RAW_recipes.csv provides data on the nutritional value of each recipe.
Here’s a look at the data we’d be interested in– the name of the recipe, its ID code on food.com, and its nutritional value.These are listed as a percentage of recommended daily values.

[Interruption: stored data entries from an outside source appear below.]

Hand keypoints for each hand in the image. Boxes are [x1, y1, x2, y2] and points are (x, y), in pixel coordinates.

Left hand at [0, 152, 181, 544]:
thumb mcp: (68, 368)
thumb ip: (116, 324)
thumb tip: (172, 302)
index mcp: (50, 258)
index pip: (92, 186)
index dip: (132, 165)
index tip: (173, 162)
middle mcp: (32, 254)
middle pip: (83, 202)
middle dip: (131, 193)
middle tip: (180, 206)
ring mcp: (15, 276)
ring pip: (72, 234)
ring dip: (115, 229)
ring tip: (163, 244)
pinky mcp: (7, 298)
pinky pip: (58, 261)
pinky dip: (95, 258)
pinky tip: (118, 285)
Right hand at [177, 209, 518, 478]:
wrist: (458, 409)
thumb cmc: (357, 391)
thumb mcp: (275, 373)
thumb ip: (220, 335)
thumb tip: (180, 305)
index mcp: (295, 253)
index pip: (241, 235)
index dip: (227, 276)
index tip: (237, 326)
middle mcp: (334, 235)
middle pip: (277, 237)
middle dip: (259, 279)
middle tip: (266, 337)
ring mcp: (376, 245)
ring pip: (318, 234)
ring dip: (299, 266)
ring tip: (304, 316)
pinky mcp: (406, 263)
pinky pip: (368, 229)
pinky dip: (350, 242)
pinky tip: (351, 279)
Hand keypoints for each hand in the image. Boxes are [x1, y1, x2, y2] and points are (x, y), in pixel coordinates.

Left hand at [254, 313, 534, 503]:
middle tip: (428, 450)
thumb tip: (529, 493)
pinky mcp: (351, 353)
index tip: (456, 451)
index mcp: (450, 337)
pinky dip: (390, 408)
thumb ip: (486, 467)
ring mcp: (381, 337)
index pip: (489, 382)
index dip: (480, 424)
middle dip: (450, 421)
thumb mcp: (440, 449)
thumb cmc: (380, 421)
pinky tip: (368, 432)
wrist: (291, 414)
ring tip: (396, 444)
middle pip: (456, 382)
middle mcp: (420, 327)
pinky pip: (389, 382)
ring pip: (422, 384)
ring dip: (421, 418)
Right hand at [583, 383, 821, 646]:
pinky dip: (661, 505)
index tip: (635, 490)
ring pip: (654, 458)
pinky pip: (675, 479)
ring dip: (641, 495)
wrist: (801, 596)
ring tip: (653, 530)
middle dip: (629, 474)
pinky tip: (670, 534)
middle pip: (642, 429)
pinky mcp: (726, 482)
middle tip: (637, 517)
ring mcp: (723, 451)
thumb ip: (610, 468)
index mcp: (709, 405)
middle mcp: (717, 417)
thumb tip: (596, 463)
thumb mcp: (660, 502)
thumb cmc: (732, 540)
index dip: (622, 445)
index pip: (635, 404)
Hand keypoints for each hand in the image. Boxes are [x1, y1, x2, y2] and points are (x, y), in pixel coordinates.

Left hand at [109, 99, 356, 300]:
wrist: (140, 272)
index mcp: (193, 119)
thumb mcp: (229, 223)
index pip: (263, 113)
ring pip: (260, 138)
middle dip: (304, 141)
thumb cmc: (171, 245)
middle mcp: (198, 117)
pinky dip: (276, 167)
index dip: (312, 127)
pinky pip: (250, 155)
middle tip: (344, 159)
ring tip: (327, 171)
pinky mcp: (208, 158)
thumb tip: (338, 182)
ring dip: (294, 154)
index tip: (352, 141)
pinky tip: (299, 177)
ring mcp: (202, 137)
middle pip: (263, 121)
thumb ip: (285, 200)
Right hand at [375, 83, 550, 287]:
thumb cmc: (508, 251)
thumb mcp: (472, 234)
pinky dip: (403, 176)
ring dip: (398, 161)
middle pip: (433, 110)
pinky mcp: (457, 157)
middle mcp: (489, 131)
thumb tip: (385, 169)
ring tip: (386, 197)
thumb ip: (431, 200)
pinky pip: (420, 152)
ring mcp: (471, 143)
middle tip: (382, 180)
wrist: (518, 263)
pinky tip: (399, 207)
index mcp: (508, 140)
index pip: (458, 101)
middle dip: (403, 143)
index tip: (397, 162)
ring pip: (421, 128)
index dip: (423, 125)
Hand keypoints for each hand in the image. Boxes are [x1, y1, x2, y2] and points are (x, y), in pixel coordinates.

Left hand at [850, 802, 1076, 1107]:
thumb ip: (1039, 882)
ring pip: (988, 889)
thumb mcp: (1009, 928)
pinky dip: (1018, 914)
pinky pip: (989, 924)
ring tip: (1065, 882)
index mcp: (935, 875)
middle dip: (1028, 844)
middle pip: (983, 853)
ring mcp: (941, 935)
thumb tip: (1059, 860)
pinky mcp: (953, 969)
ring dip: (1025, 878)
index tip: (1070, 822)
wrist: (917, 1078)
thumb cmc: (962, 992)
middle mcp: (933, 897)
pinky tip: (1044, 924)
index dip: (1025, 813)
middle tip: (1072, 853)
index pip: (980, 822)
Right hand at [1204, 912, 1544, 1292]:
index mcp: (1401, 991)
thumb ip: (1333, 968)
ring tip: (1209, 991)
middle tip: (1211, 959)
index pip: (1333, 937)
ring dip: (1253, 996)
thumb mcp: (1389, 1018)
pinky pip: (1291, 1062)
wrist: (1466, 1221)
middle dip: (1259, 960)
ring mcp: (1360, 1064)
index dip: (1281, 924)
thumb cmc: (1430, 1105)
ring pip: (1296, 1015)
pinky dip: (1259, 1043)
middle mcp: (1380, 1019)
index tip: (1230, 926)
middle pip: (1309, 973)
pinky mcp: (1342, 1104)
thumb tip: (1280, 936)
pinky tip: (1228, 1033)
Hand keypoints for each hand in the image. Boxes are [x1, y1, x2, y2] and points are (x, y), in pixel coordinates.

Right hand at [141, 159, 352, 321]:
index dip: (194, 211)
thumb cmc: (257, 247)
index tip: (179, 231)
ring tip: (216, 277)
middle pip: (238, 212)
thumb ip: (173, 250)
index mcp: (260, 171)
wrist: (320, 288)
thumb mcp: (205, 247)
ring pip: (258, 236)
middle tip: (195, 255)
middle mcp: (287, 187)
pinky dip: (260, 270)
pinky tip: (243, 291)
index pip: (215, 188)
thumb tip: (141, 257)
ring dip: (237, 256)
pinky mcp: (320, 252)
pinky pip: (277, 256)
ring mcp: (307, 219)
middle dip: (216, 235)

Attributes that would be used for this project:
Name
: name of recipe as it appears on food.comId
: the identification code of the recipe on the siteNutrition
: a list of the nutritional values for a serving of that recipe# Read in and preview data
recipe_data = pd.read_csv('RAW_recipes.csv')
recipe_data.head(2)
name | id | minutes | contributor_id | submitted | tags | nutrition | n_steps | steps | description | ingredients | n_ingredients | |
---|---|---|---|---|---|---|---|---|---|---|---|---|
0 | arriba baked winter squash mexican style | 137739 | 55 | 47892 | 2005-09-16 | ['60-minutes-or-less', 'time-to-make', 'course... | [51.5, 0.0, 13.0, 0.0, 2.0, 0.0, 4.0] | 11 | ['make a choice and proceed with recipe', 'dep... | autumn is my favorite time of year to cook! th... | ['winter squash', 'mexican seasoning', 'mixed ... | 7 |
1 | a bit different breakfast pizza | 31490 | 30 | 26278 | 2002-06-17 | ['30-minutes-or-less', 'time-to-make', 'course... | [173.4, 18.0, 0.0, 17.0, 22.0, 35.0, 1.0] | 9 | ['preheat oven to 425 degrees f', 'press dough... | this recipe calls for the crust to be prebaked... | ['prepared pizza crust', 'sausage patty', 'egg... | 6 |
# Omit extraneous information
nutrition_data = recipe_data[['name', 'id', 'nutrition']]
nutrition_data.head()
name | id | nutrition | |
---|---|---|---|
0 | arriba baked winter squash mexican style | 137739 | [51.5, 0.0, 13.0, 0.0, 2.0, 0.0, 4.0] |
1 | a bit different breakfast pizza | 31490 | [173.4, 18.0, 0.0, 17.0, 22.0, 35.0, 1.0] |
2 | all in the kitchen chili | 112140 | [269.8, 22.0, 32.0, 48.0, 39.0, 27.0, 5.0] |
3 | alouette potatoes | 59389 | [368.1, 17.0, 10.0, 2.0, 14.0, 8.0, 20.0] |
4 | amish tomato ketchup for canning | 44061 | [352.9, 1.0, 337.0, 23.0, 3.0, 0.0, 28.0] |
We can create an interface in which users can input the names of ingredients which they are trying to use up, and can receive a list of recipes that use these ingredients together.
Furthering this idea, if unit cost data becomes available for ingredients, this can be paired with nutrition information to recommend the most cost-effective sources of each major nutritional macromolecule (carbohydrates, protein, and fats).